Warndreieck: Tipps zum Kauf und zur Verwendung

Das Mitführen von Warndreiecken ist inzwischen in allen europäischen Ländern Pflicht. Bei der Anschaffung sollte aber nicht nur auf den Preis geachtet werden, sondern auch auf die Qualität. Schließlich ist das Warndreieck bei einem Unfall von wichtiger Bedeutung.

Vor allem auf Landstraßen und Autobahnen oder auch bei Dunkelheit sind die Minuten nach einem Unfall manchmal gefährlicher als der Unfall selbst. Die Unfallstelle muss gesichert werden um andere Verkehrsteilnehmer zu warnen. Hier kommt dem Warndreieck eine entscheidene Bedeutung zu. Für die gesetzliche Verpflichtung ein Warndreieck mitzuführen, gibt es also gute Gründe. Bei einer notwendigen Anschaffung sollte man daher nicht irgendein Warndreieck wählen, sondern vielmehr auf eine ausreichende Qualität achten.

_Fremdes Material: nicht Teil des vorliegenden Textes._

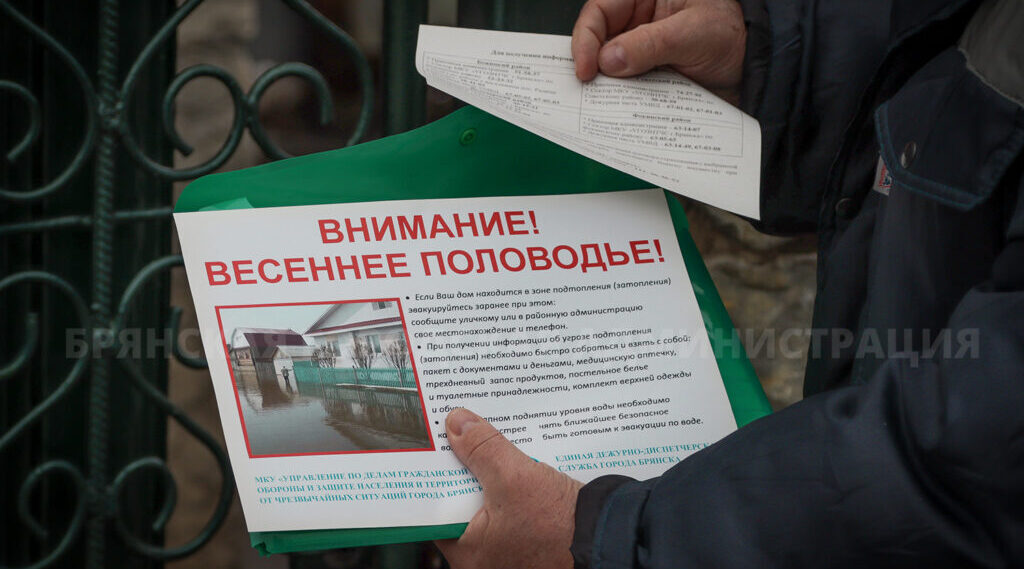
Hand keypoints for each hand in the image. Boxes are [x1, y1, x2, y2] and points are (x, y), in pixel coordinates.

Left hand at [435, 408, 583, 568]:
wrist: (611, 538)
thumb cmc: (561, 525)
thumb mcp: (514, 478)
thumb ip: (481, 449)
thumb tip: (456, 423)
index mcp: (468, 553)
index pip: (438, 508)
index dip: (437, 474)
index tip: (435, 445)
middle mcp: (484, 557)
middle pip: (463, 501)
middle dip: (466, 468)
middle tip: (460, 432)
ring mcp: (509, 549)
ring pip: (489, 500)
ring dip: (490, 471)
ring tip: (488, 438)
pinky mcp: (531, 538)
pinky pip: (510, 505)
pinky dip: (510, 482)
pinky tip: (515, 457)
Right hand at [571, 0, 745, 102]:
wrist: (761, 71)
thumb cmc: (736, 35)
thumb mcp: (694, 34)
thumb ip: (651, 44)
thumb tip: (609, 59)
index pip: (601, 11)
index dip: (586, 38)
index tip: (586, 68)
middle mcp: (640, 22)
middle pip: (598, 41)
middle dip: (590, 65)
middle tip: (586, 90)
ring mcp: (644, 52)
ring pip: (609, 69)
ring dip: (606, 88)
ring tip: (603, 105)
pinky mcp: (650, 78)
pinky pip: (627, 90)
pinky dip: (623, 102)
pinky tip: (622, 113)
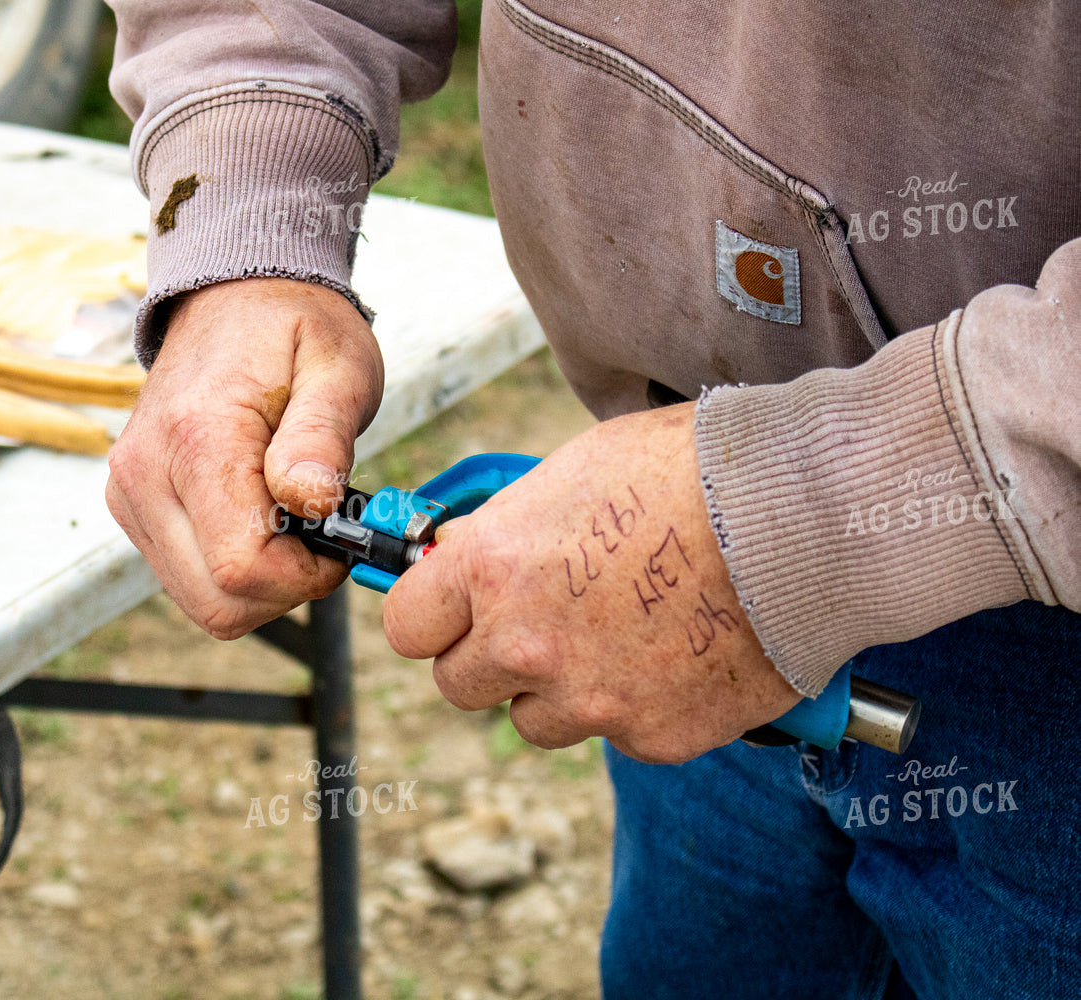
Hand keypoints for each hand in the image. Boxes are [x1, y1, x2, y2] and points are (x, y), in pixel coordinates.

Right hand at [106, 278, 383, 638]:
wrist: (232, 295)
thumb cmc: (292, 329)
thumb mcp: (337, 367)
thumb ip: (323, 436)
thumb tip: (312, 501)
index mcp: (196, 439)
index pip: (240, 568)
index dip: (303, 575)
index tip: (338, 536)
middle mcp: (144, 474)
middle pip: (214, 601)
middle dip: (282, 589)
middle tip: (320, 534)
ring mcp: (130, 494)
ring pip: (198, 599)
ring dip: (258, 582)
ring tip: (291, 518)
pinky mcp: (131, 505)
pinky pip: (185, 576)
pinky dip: (230, 568)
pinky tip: (260, 518)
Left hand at [381, 403, 799, 763]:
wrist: (802, 516)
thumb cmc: (689, 469)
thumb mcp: (569, 473)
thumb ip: (508, 530)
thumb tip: (470, 553)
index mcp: (493, 568)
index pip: (407, 624)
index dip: (431, 613)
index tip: (454, 607)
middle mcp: (527, 644)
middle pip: (459, 683)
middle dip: (489, 656)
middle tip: (538, 624)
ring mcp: (590, 699)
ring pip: (535, 720)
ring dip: (559, 689)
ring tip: (618, 638)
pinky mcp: (653, 736)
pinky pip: (618, 733)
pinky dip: (638, 704)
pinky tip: (677, 655)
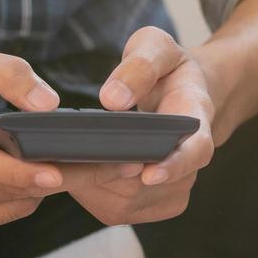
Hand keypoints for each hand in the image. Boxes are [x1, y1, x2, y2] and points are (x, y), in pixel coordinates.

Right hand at [0, 42, 64, 236]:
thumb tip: (48, 104)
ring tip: (36, 154)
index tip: (54, 172)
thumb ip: (9, 74)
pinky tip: (12, 170)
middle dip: (49, 172)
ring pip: (15, 202)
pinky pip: (8, 212)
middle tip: (78, 154)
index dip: (19, 171)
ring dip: (35, 182)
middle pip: (8, 185)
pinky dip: (20, 194)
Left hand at [59, 27, 215, 225]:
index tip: (148, 173)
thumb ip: (139, 66)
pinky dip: (89, 194)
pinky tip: (76, 172)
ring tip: (62, 160)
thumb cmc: (167, 71)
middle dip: (103, 174)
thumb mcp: (157, 48)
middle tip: (61, 157)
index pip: (196, 152)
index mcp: (196, 121)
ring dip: (90, 186)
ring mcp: (173, 189)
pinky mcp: (153, 206)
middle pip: (147, 186)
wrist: (181, 97)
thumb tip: (112, 99)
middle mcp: (190, 163)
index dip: (174, 166)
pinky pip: (116, 210)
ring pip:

Normalerweise interessiert sich wohl niemand für ein Warndreieck in einem Auto. Wenn es dann aber mal zu einem Unfall kommt, dann ist das reflektierende Dreieck extrem wichtig für die Sicherheit. Nachfolgende Verkehrsteilnehmer werden dadurch gewarnt und bringen die Fahrer so dazu, ihr Tempo zu reduzieren. Das kann für Sie selbst und für mögliche Rettungskräfte am Unfallort entscheidend sein. - Ein neues Warndreieck sollte unbedingt einen stabilen Stand haben, damit es beim ersten kleinen Windstoß nicht sofort umfällt.

Warndreieck aufstellen: So machen Sie es richtig

Entnehmen Sie das Warndreieck außerhalb der Gefahrenzone seiner Verpackung und entfalten sie es vollständig. Um zu verhindern, dass man es später vergisst einzupacken, sollte man die Verpackung auf den Fahrersitz legen.

Nun geht man, das Warndreieck vor sich tragend, am äußersten Rand oder neben der Fahrbahn (wenn vorhanden: hinter einer Leitplanke) dem Verkehr entgegen. Idealerweise sollte man dabei auch eine Warnweste anziehen. Hilfreich ist es auch, die Schritte oder auf Autobahnen den Abstand der Leitpfosten (Abstand je 50 m) zu zählen.

Entfernung

Die nötige Entfernung zur Unfall- oder Pannenstelle ergibt sich aus der Geschwindigkeit des Verkehrs und den örtlichen Gegebenheiten (vor oder hinter Kuppen, Senken und Kurven). Grundsätzlich ist ein angemessener Abstand zu wählen, wobei von Fachleuchten unterschiedliche Entfernungen empfohlen werden:

  • Berufsgenossenschaftliche Vorschriften: bei schnellem Verkehr in einer Entfernung von ca. 100m, auf Autobahnen in einer Entfernung von mindestens 150 bis 400m, ausreichend weit vor einer Kurve bzw. Kuppe
  • ACE - Auto Club Europa e. V.: 150 bis 300m
  • ADAC: 200m

Auf Schnellstraßen und Autobahnen kann es sinnvoll sein, zur Überbrückung des Abstandes zur Unfall- oder Pannenstelle ein zweites Warndreieck oder eine Warnleuchte einzusetzen. Auf Autobahnen sollte das Warndreieck bei einem Unfall am Rand des rechten Fahrstreifens und bei einer Pannenstelle am Rand des Standstreifens aufgestellt werden.

Wenn ein weiteres Warndreieck zur Verfügung stehen, sollte bei Straßen mit Gegenverkehr auch dieser entsprechend gewarnt werden.

Bei der Rückkehr zur Unfall- oder Pannenstelle sollte man wieder am äußersten Rand oder neben der Fahrbahn gehen.